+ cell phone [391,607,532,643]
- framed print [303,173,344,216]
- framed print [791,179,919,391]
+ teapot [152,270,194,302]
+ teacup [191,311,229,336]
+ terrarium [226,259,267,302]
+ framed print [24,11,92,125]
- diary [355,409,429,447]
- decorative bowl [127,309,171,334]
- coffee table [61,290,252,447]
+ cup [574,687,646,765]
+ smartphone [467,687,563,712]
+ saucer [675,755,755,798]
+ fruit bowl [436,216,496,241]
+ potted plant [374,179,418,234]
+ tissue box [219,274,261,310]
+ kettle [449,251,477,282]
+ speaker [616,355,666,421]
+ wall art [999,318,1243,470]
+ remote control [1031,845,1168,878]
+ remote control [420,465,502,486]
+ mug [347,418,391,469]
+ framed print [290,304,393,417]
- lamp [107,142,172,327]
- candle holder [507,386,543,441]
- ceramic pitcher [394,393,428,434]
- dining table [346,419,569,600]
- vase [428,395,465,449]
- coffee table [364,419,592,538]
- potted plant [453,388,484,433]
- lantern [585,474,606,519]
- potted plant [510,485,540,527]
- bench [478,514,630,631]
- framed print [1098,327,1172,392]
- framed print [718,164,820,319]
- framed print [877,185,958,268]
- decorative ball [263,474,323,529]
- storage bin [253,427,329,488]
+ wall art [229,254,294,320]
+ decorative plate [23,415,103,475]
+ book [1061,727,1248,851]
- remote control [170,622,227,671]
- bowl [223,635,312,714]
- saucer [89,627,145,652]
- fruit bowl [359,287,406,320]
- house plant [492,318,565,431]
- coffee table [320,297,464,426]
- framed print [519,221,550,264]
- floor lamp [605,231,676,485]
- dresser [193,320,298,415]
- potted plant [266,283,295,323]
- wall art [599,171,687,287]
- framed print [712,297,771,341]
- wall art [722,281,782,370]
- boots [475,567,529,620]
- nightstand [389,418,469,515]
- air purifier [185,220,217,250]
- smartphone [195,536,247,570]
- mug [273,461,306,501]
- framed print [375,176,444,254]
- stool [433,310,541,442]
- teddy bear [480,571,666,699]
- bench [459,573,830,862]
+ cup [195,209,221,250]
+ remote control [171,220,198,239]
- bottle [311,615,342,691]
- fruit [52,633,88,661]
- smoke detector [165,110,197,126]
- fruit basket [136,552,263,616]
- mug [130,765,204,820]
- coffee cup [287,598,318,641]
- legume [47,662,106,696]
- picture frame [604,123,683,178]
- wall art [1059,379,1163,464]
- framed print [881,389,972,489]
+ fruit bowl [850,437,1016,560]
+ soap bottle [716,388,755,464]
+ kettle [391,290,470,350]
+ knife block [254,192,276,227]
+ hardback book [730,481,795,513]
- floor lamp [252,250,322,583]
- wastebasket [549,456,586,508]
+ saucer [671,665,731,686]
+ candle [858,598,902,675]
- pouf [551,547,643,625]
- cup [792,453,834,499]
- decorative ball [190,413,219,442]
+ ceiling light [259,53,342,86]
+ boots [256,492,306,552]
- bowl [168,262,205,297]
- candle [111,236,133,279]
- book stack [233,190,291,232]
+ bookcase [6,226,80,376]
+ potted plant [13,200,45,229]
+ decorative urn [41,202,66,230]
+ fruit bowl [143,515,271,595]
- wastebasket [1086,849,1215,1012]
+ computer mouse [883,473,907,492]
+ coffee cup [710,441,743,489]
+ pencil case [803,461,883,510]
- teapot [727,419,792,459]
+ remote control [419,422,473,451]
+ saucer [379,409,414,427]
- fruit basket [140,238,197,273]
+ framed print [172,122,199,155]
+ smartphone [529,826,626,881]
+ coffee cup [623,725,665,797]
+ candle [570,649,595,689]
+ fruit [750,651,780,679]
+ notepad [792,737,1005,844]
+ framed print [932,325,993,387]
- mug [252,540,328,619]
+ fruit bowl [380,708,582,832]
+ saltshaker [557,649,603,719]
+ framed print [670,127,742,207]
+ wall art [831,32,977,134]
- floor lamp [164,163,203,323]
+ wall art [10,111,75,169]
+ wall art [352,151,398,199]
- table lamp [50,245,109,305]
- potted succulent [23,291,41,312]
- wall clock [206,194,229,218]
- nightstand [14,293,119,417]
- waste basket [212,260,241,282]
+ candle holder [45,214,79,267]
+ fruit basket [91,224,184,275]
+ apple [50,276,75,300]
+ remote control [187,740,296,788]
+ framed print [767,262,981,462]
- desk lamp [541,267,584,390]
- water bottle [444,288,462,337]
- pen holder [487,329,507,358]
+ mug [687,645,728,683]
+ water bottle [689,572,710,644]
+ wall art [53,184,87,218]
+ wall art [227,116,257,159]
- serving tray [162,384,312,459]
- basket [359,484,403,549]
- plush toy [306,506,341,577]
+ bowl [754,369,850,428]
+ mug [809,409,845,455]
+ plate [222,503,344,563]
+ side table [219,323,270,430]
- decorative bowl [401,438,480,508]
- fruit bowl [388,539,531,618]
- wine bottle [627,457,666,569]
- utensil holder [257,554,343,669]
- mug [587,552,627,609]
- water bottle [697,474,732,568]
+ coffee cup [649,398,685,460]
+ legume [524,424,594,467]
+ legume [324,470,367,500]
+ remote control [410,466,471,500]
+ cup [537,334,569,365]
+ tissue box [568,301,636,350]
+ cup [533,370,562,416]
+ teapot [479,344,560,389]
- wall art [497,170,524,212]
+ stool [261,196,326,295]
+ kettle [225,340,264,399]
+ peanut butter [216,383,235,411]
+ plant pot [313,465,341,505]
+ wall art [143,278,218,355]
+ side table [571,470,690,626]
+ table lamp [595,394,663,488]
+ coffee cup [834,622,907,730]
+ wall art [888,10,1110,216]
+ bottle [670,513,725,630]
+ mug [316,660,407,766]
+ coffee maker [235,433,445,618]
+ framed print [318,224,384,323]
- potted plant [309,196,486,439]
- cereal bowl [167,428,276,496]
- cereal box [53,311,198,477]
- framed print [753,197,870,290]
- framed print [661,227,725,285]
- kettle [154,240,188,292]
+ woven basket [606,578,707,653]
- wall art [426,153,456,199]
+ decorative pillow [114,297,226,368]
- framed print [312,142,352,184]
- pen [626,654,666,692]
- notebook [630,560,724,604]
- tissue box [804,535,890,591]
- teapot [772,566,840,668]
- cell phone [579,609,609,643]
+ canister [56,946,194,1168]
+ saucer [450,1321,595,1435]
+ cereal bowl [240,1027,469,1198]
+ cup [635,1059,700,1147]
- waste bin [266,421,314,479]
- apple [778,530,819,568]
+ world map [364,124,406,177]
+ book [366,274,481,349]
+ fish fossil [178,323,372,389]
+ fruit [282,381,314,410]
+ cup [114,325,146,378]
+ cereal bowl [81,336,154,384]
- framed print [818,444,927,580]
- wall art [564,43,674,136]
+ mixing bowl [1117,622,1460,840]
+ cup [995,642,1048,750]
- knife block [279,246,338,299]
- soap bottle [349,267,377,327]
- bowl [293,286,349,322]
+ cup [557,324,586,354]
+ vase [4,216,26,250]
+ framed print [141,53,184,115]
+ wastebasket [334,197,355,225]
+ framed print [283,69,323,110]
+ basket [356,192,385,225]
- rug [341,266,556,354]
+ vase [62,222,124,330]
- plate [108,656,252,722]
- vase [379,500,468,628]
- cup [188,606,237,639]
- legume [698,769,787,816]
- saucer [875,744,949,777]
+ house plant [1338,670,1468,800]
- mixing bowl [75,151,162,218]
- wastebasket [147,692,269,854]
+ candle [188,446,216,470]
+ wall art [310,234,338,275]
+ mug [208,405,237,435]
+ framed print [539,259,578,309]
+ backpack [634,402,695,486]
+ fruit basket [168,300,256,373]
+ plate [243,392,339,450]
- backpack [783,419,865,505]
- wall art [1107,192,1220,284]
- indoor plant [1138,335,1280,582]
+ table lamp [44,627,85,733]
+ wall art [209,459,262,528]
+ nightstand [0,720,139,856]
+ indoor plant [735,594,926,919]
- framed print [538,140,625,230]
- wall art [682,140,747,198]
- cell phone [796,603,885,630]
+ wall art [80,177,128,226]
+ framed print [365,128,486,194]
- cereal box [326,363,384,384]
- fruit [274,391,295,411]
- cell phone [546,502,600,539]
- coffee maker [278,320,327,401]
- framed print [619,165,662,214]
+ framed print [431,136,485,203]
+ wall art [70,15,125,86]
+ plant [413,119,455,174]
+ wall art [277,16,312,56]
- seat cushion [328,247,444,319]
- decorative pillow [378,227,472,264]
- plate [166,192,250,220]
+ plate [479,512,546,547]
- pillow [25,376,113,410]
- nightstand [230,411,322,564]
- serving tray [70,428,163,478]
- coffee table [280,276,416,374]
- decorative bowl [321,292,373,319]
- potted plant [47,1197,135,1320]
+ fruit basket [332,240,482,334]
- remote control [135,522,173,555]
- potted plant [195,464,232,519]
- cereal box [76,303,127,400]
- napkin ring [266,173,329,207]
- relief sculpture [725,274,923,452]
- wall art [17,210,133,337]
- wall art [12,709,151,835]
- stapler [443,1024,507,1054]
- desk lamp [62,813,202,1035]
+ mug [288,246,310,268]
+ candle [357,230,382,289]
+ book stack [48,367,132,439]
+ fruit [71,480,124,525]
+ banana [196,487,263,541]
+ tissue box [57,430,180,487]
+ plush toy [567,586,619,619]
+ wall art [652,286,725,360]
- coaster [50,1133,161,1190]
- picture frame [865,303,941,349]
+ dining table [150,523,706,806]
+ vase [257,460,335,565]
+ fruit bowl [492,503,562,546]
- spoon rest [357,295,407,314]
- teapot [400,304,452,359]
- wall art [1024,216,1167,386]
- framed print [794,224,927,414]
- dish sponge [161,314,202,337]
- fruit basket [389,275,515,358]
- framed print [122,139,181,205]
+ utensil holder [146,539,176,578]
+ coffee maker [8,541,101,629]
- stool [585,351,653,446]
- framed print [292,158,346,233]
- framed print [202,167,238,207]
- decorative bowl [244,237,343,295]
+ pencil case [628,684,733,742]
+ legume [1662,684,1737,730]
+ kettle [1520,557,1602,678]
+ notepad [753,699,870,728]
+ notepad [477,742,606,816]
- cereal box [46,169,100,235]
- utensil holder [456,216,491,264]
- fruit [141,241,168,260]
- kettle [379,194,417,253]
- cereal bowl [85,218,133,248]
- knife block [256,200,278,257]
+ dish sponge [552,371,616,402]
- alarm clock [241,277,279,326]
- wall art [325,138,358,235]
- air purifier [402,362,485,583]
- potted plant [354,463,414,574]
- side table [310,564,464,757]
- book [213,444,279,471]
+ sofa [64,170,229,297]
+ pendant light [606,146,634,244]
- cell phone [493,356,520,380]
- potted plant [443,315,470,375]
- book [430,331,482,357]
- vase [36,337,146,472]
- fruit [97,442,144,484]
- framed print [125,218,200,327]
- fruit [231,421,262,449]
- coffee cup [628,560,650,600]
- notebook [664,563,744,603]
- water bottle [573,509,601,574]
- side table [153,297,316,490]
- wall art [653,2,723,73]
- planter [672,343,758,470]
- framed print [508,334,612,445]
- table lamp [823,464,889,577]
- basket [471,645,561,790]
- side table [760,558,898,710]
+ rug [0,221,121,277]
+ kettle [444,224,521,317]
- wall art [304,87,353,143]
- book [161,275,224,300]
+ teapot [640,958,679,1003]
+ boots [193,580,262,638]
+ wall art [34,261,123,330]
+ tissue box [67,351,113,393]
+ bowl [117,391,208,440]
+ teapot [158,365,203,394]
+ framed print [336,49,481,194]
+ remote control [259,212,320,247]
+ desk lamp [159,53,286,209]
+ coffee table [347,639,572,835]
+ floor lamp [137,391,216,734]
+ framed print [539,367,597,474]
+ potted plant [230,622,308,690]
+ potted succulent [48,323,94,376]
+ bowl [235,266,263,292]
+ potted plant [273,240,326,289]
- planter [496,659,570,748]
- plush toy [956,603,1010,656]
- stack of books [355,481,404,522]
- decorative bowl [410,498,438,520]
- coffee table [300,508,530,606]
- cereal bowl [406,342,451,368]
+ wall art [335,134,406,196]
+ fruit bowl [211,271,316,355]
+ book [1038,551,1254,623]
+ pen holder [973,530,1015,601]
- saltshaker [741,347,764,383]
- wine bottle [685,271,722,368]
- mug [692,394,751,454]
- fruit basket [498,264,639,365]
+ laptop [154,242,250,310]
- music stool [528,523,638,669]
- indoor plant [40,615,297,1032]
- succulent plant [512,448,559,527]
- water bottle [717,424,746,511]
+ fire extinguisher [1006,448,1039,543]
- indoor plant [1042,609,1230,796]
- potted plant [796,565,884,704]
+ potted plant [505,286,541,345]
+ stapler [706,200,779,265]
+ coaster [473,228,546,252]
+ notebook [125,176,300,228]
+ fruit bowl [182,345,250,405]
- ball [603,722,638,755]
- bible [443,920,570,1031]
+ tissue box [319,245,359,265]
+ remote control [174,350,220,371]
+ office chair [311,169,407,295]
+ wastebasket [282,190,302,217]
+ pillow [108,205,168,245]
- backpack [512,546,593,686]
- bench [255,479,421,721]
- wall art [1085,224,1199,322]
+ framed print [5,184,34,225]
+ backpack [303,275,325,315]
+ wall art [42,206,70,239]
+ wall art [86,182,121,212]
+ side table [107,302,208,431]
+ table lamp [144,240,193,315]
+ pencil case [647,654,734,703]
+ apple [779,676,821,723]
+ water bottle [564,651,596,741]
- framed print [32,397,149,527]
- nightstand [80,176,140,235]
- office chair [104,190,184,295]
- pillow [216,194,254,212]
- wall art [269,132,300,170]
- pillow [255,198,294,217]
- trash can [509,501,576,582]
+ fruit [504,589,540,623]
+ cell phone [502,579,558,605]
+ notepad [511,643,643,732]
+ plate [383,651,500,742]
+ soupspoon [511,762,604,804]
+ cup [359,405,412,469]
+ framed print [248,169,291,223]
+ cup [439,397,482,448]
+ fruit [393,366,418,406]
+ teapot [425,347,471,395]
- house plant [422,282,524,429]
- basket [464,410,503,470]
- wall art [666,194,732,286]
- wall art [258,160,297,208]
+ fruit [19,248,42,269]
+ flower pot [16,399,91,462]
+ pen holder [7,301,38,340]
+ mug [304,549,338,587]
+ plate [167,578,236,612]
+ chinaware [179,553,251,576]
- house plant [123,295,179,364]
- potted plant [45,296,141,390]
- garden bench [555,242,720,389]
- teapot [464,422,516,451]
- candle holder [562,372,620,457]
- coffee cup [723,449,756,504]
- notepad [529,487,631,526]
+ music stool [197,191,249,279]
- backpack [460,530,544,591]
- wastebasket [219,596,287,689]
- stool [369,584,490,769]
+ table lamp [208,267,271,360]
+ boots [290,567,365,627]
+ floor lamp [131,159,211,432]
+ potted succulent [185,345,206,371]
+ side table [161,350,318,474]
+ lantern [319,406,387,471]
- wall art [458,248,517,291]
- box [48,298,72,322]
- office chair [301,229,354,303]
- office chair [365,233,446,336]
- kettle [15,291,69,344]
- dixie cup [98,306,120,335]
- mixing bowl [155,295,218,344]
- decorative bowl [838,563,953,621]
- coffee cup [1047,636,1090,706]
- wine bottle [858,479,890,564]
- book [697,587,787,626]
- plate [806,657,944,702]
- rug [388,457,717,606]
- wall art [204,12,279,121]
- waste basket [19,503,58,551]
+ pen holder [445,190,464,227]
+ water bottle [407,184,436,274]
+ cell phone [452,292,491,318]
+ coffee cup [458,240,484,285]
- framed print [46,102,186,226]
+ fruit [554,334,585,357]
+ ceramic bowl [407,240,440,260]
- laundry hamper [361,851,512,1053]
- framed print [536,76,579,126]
────
» **Task to carry out**:
All lines above between those holding "- table lamp [823,464,889,577]" and "- framed print [32,397,149,527]", inclusive, must be set down unchanged, and no other line may be included.

» **Written reply**:
- table lamp [823,464,889,577]
- basket [471,645,561,790]
- side table [760,558,898,710]
+ rug [0,221,121,277]
+ kettle [444,224,521,317]
- wall art [304,87,353,143]
- book [161,275,224,300]
+ teapot [640,958,679,1003]
+ boots [193,580,262,638]
+ wall art [34,261,123,330]
+ tissue box [67,351,113,393]
+ bowl [117,391,208,440]
+ teapot [158,365,203,394]
+ framed print [336,49,481,194]
+ remote control [259,212,320,247]
+ desk lamp [159,53,286,209]
+ coffee table [347,639,572,835]
+ floor lamp [137,391,216,734]
+ framed print [539,367,597,474]
+ potted plant [230,622,308,690]
+ potted succulent [48,323,94,376]
+ bowl [235,266,263,292]
+ potted plant [273,240,326,289]
- planter [496,659,570,748]
- plush toy [956,603,1010,656]
- stack of books [355,481,404,522]
- decorative bowl [410,498,438,520]
- coffee table [300,508,530,606]
- cereal bowl [406,342,451,368]
+ wall art [335,134,406,196]
+ fruit bowl [211,271,316,355]
+ book [1038,551,1254,623]
+ pen holder [973,530,1015,601]
- saltshaker [741,347,764,383]
- wine bottle [685,271,722,368]
- mug [692,394,751,454]
- fruit basket [498,264,639,365]
+ laptop [154,242,250,310]
- music stool [528,523,638,669]
- indoor plant [40,615,297,1032]
- succulent plant [512,448,559,527]
- water bottle [717,424,746,511]
+ fire extinguisher [1006,448,1039,543]
- indoor plant [1042,609,1230,796]
- potted plant [796,565,884,704]
+ potted plant [505,286,541,345]
+ stapler [706,200,779,265]
+ coaster [473,228,546,252]
+ notebook [125,176,300,228]
+ fruit bowl [182,345,250,405]
- ball [603,722,638,755]
- bible [443,920,570,1031]
+ tissue box [319,245,359,265]
+ remote control [174,350,220,371]
+ office chair [311,169,407,295]
+ wastebasket [282,190,302,217]
+ pillow [108,205,168,245]
- backpack [512,546,593,686]
- bench [255,479,421,721]
- wall art [1085,224,1199,322]
+ framed print [5,184,34,225]
+ backpack [303,275,325,315]
+ wall art [42,206,70,239]
+ wall art [86,182,121,212]
+ side table [107,302,208,431]
+ table lamp [144,240,193,315]
+ pencil case [647,654,734,703]
+ apple [779,676,821,723]
+ water bottle [564,651,596,741]
- framed print [32,397,149,527]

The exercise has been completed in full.